Kyrylo Azarov

Personal information
- Native name: Кирило Валерійович Азаров
- Full name: Kyrylo Valeriyovych Azarov
- Born: 14 December 2007 (age 18) Kyiv, Ukraine

Sport
- Country: Ukraine
- Sport: Diving

Medal record
Men's diving
Representing Ukraine
| Event | 1st | 2nd | 3rd |
| World Junior Championships | 1 | 0 | 1 |
| European Junior Championships | 5 | 3 | 1 |
| Total | 6 | 3 | 2 |
World Junior Championships
| Gold medal – first place | 2022 Montréal | 1 m springboard |
| Bronze medal – third place | 2024 Rio de Janeiro | Mixed team event |
European Junior Championships
| Gold medal – first place | 2022 Otopeni | 1 m springboard |
| Gold medal – first place | 2022 Otopeni | 3 m springboard |
| Gold medal – first place | 2023 Rijeka | Mixed team event |
| Gold medal – first place | 2023 Rijeka | 3 m synchro |
| Gold medal – first place | 2025 Athens | 1 m springboard |
| Silver medal – second place | 2024 Rzeszów | Mixed team event |
| Silver medal – second place | 2024 Rzeszów | 3 m springboard |
| Silver medal – second place | 2024 Rzeszów | 3 m synchro |
| Bronze medal – third place | 2023 Rijeka | 3 m springboard |

= Kyrylo Azarov =

Ukrainian diver (born 2007)

Kyrylo Valeriyovych Azarov (Кирило Валерійович Азаров, born 14 December 2007 in Kyiv) is a Ukrainian diver.
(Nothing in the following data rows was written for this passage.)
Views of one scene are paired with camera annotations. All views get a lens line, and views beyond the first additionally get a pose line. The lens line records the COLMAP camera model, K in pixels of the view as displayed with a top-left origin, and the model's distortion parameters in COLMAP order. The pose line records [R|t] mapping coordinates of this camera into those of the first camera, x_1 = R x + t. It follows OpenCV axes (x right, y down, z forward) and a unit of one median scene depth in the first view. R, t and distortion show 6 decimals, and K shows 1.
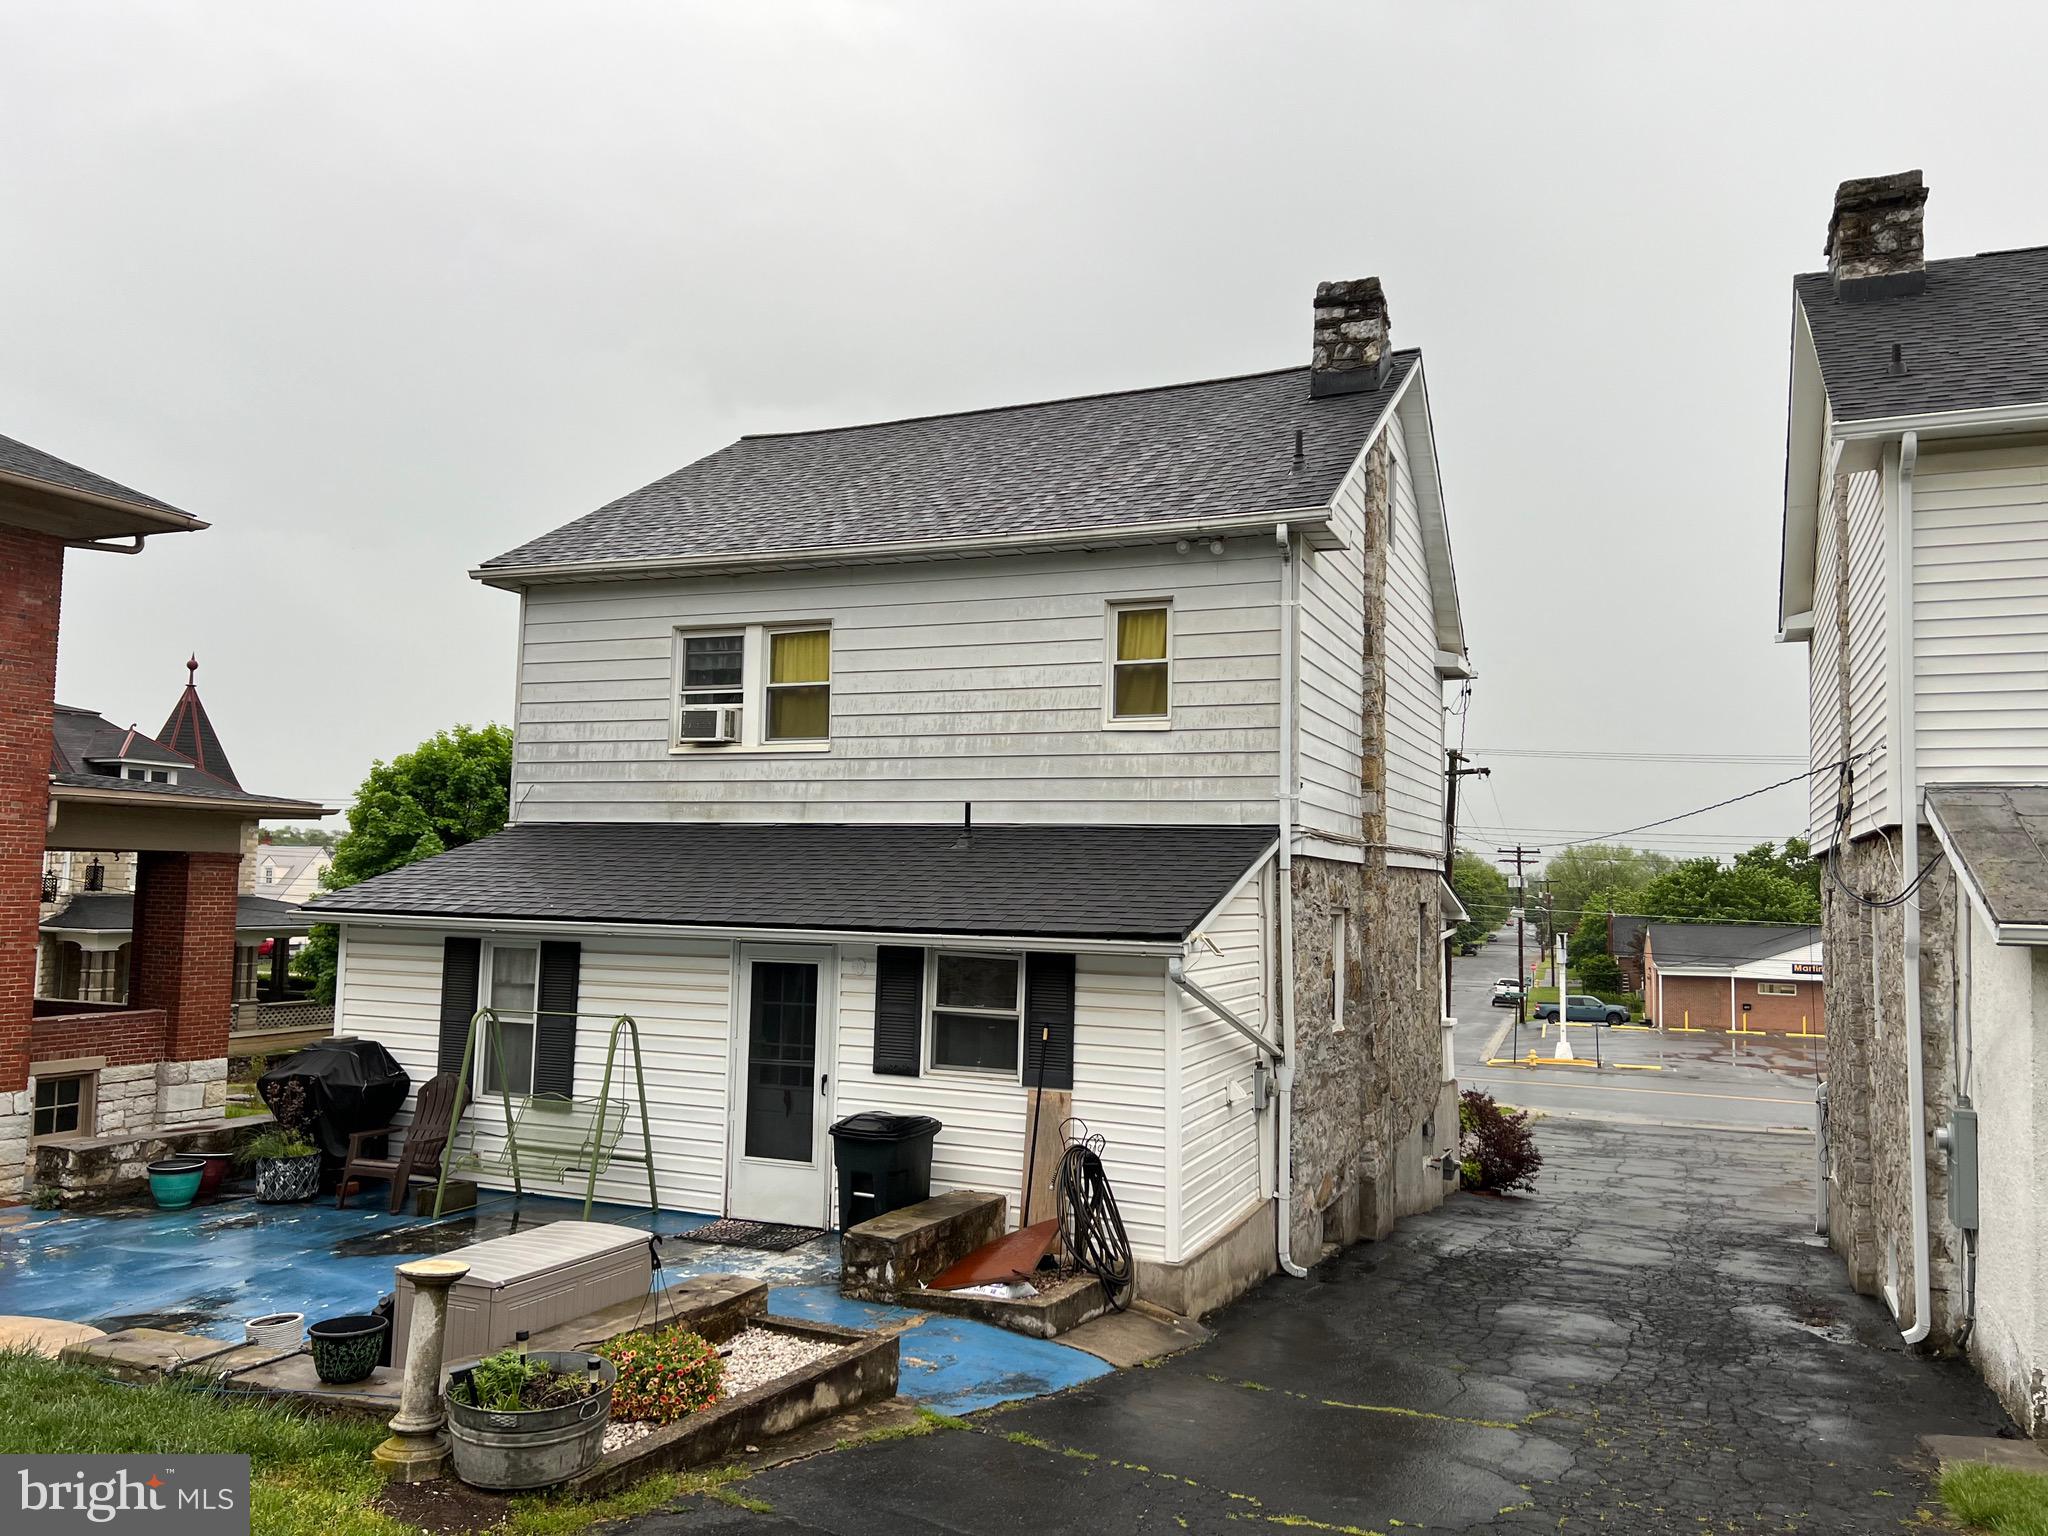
lens RADIAL K [[1536.3, 0, 1020.1], [0, 1536.3, 767.9], [0, 0, 1]] dist [0.058427, -0.062457]
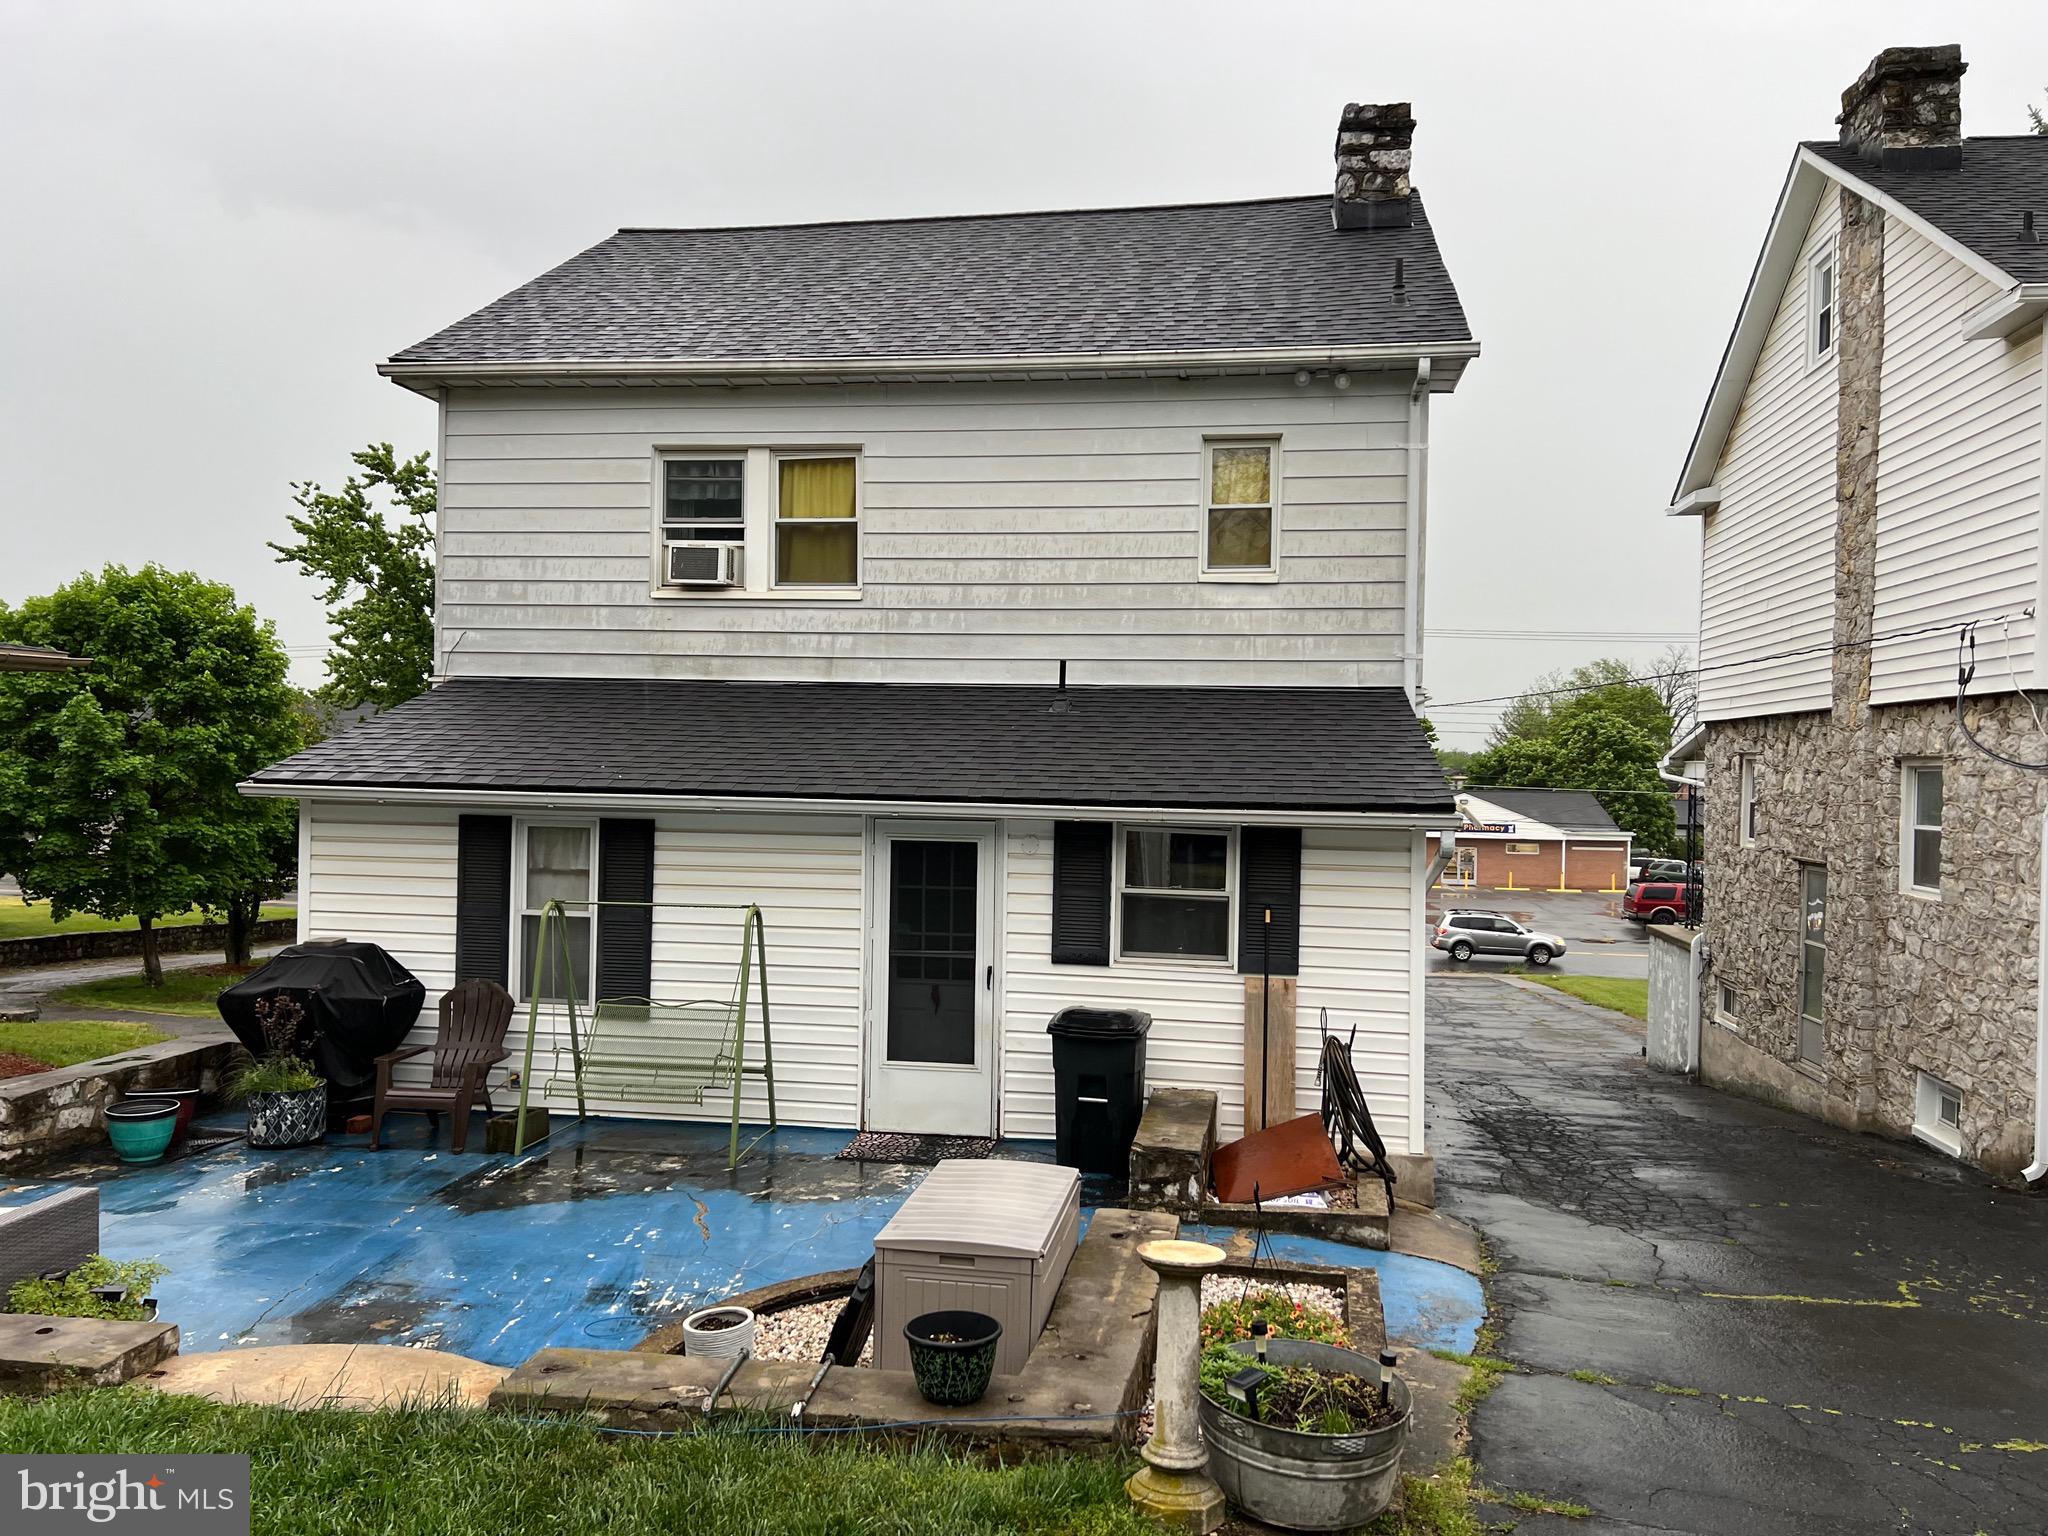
lens RADIAL K [[1536.3, 0, 1008.3], [0, 1536.3, 777.6], [0, 0, 1]] dist [0.058427, -0.062457]
pose [[0.968726, -0.005340, 0.248075, -0.296277], [-0.017323, 0.995873, 0.089084, 0.012251], [-0.247527, -0.090595, 0.964636, 0.145928]]
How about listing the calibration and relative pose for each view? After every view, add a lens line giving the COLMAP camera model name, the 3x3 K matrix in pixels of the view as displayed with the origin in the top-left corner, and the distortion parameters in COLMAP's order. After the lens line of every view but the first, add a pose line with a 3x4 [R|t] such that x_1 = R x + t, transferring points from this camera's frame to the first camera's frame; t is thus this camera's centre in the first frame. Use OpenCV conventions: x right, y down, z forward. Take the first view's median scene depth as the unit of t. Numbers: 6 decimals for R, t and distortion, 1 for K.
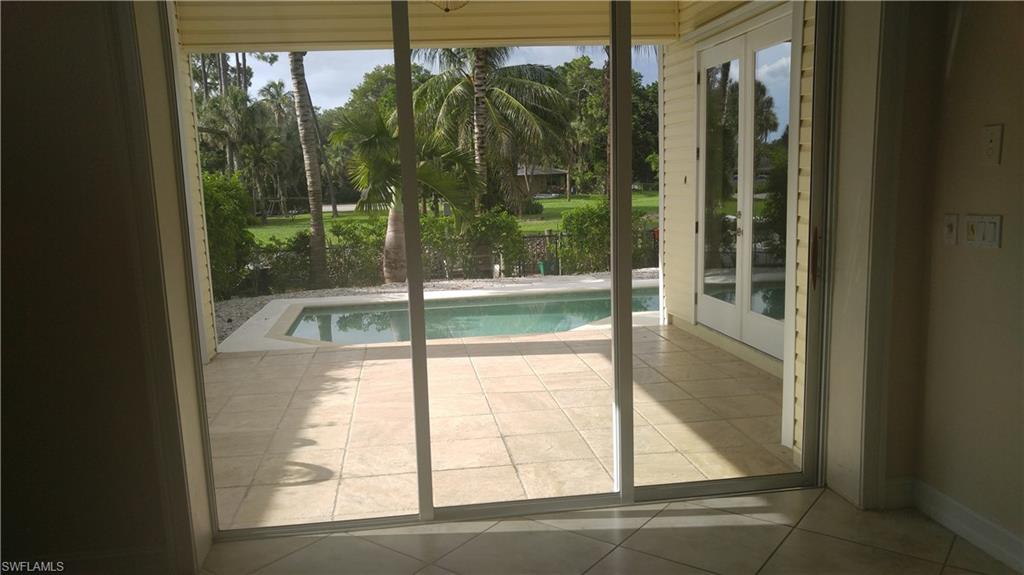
lens RADIAL K [[775.6, 0, 506.8], [0, 775.6, 288.0], [0, 0, 1]] dist [0.036828, 0.002562]
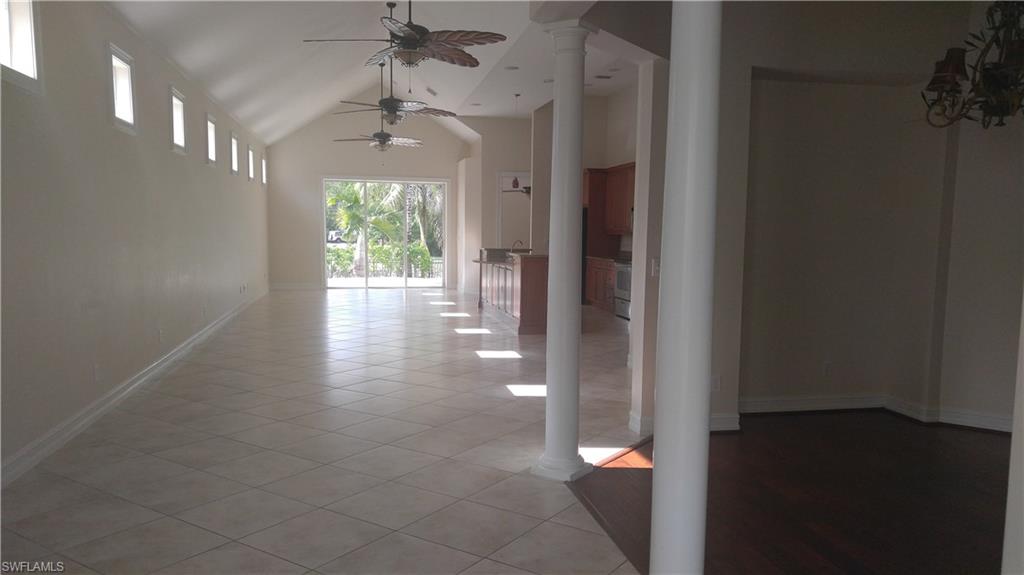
lens RADIAL K [[775.6, 0, 512.1], [0, 775.6, 294.4], [0, 0, 1]] dist [0.036828, 0.002562]
pose [[0.997695, 0.040029, 0.054785, 0.105079], [-0.036895, 0.997688, -0.057082, 0.104803], [-0.056944, 0.054929, 0.996865, -0.751412]]
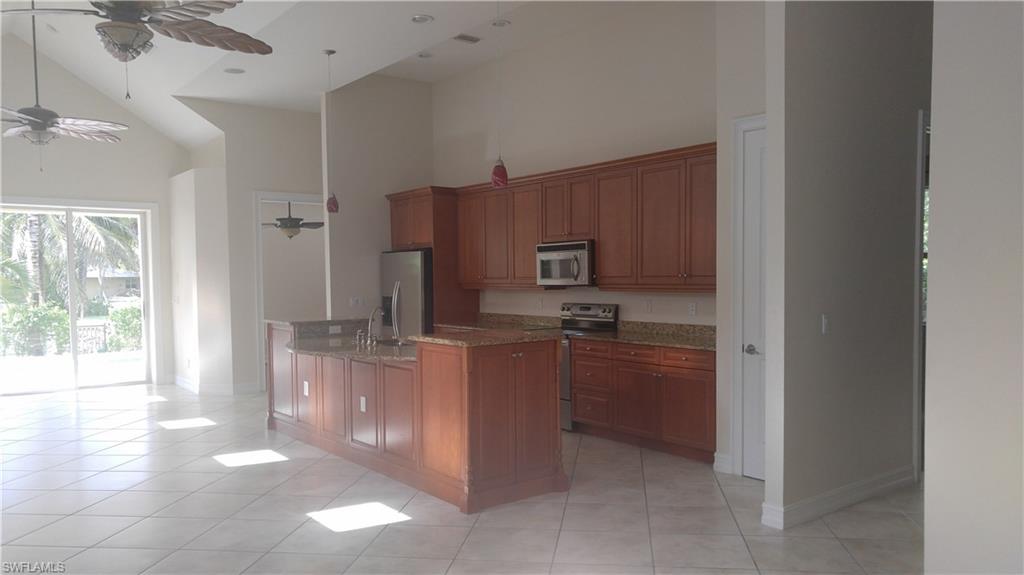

In 2022, Kyrylo won two gold medals in springboard events at the 2022 European Junior Swimming Championships held in Otopeni, one in the 1m and on in the 3m. The same year, he also won a gold medal in the 1 m springboard event at the 2022 World Junior Championships in Montréal.

The following years, he competed at the 2023 European Junior Diving Championships in Rijeka, where he received gold medals in the mixed team and 3m synchronized springboard events, as well as a bronze medal in the 3m springboard event.

At the 2024 European Junior Diving Championships, held in Rzeszów, Azarov won three silver medals in the 3 m synchro and 3 m springboard events, and also in the mixed team.

He is currently dating with an artistic swimmer Anastasiia Shmonina.